Exercise brief -> Copy every record verbatim. Leave the pictures out.

[Collection entries]
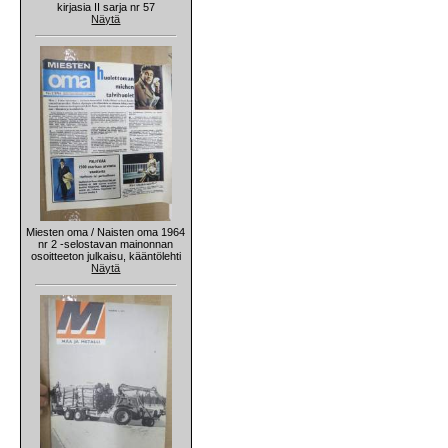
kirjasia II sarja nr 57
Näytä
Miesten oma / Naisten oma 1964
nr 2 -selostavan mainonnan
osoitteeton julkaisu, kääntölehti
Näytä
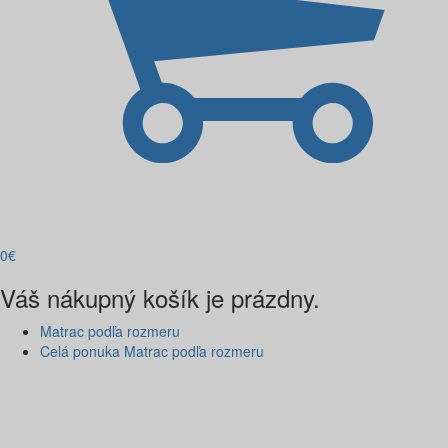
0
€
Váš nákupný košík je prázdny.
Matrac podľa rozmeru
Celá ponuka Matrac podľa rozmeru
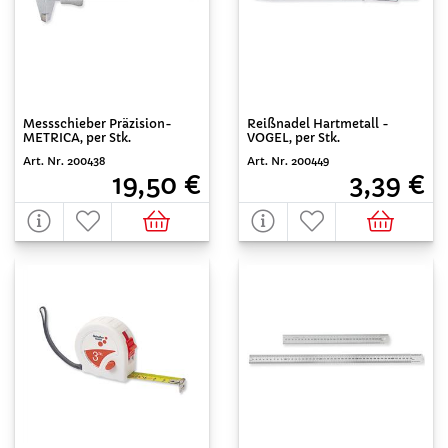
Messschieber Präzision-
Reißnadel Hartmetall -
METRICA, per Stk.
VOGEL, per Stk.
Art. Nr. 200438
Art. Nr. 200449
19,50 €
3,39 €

Written answer ->
kirjasia II sarja nr 57
Näytä
Miesten oma / Naisten oma 1964
nr 2 -selostavan mainonnan
osoitteeton julkaisu, kääntölehti
Näytä
0
€
Váš nákupný košík je prázdny.
Matrac podľa rozmeru
Celá ponuka Matrac podľa rozmeru
Messschieber Präzision-
Reißnadel Hartmetall -
METRICA, per Stk.
VOGEL, per Stk.
Art. Nr. 200438
Art. Nr. 200449
19,50 €
3,39 €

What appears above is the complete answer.